= Michael Kassan =

American digital media expert

Michael E. Kassan (born December 11, 1950) is a digital media expert, entrepreneur, commentator, and adviser to media companies.

== Early life and education ==
Kassan was born in Brooklyn, New York in 1950. In 1953, he relocated with his family to California, where he was subsequently raised.

After receiving his BA from UCLA, JD from Southwestern Law School and LLM-Taxation from NYU, Kassan began his career as a tax lawyer in the entertainment industry where he practiced for over 10 years.

Kassan is married to Ronnie and has three children, Alex, Brett and Adam.

==Business career==
After several entrepreneurial ventures, Kassan become the largest franchisee of El Pollo Loco and Rally’s Hamburgers in Southern California, Northern California, and Nevada.

In 1986, Kassan entered the entertainment business as the President and COO of International Video Entertainment, a home video company which now comprises a large portion of Lionsgate.

Kassan was named President, COO, and Vice-Chairman of Initiative Media Worldwide in 1994. During his tenure, Kassan oversaw strategic management of diversified portfolios and helped grow media billings from $1.5 billion to over $10 billion.

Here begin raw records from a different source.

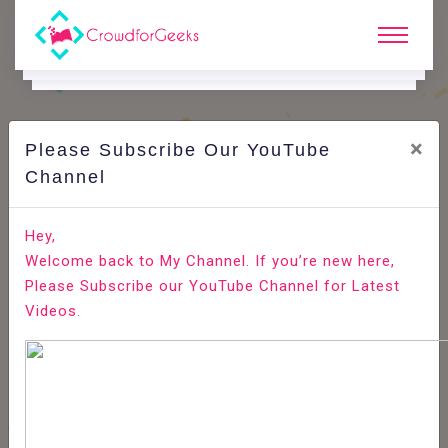
×
Please Subscribe Our YouTube
C
Ode Playground.
Channel
How to Implement Captcha in CodeIgniter using
Hey,
Captcha Helper
Welcome back to My Channel. If you’re new here,
Please Subscribe our YouTube Channel for Latest
Home
All-Technologies
Code Playground
Videos.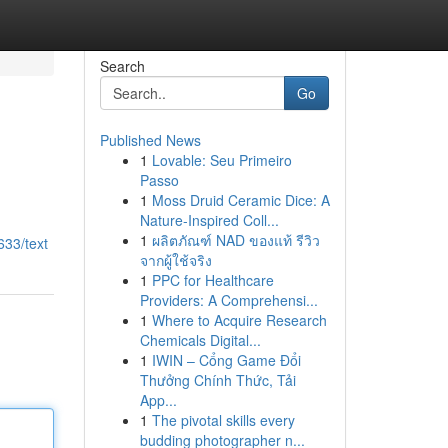
Search
Go
Published News
1
Lovable: Seu Primeiro
Passo
1
Moss Druid Ceramic Dice: A
Nature-Inspired Coll...
1
ผลิตภัณฑ์ NAD ของแท้ รีวิว
633/text
จากผู้ใช้จริง
1
PPC for Healthcare
Providers: A Comprehensi...
1
Where to Acquire Research
Chemicals Digital...
1
IWIN – Cổng Game Đổi
Thưởng Chính Thức, Tải
App...
1
The pivotal skills every
budding photographer n...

Three years later, he was named one of the top media executives in America by Advertising Age Magazine.

In 2019, Kassan was inducted into the American Advertising Federation’s Hall of Fame, which is considered the highest honor in advertising. In 2018, he was honored on Adweek’s “Power 100” list and on Variety’s index of the 500 most influential business leaders shaping the global entertainment industry. Kassan has also been named to The Hollywood Reporter’s “Silicon Beach 25” list of the most powerful digital players in L.A.

== MediaLink==
Kassan founded MediaLink in 2003 as advertising, marketing, content, sales, service and commerce become more closely linked through technology. In 2017, Ascential plc acquired MediaLink in a deal valued at up to $207 million, expanding the company’s purview to a global stage. It has over 125 operators working out of offices in New York City, Los Angeles, Chicago and London. The company now offers agency reviews, executive search, talent advisory, data and technology solutions, corporate and brand transformation, trade marketing and financial due diligence. In 2021, MediaLink was acquired by United Talent Agency, bringing together MediaLink’s strategic advisory services with one of the world’s largest talent agencies. Kassan and UTA parted ways in March of 2024.

== Media career==
Kassan hosts the podcast, “Good Company with Michael Kassan.” That show is produced by Kassan and the iHeartRadio Podcast Networks, and is distributed via the iHeartRadio App, Apple’s podcasts app and multiple other outlets.

Kassan is a keynote speaker, moderator and blogger.

His blog post highlighting measurement in media mix modeling prompted the radio industry to take out a full-page advert in the Wall Street Journal.

Kassan has appeared as an industry expert in Forbes, The Wall Street Journal, Ad Week, Ad Age, The New York Times, and the Los Angeles Times.

He was a special advisor to Buddy Media through its ultimate acquisition by Salesforce.com. In addition he has been a special advisor and/or investor for media and technology startups, including Vidmob, Boostr, Mass Appeal, Wonderly and Encatos.

== Board memberships and philanthropic work ==
Kassan serves as Chair of the UJA-New York Marketing Communications Committee, Co-Chair of the Advertising Hall of Achievement, on the Board of the National Association of Television Program Executives, the Global Advisory Board of the Wharton Future of Advertising Program, and a Director on the Board of the Ad Council.

Kassan sits on the board of the San Diego Zoo and previously was Chairman of the California State Senate Select Committee on the Entertainment Industry. He has been actively involved with the H.E.L.P. Group, a non-profit organization serving children with special needs, and the Big Brothers/Big Sisters program of Los Angeles.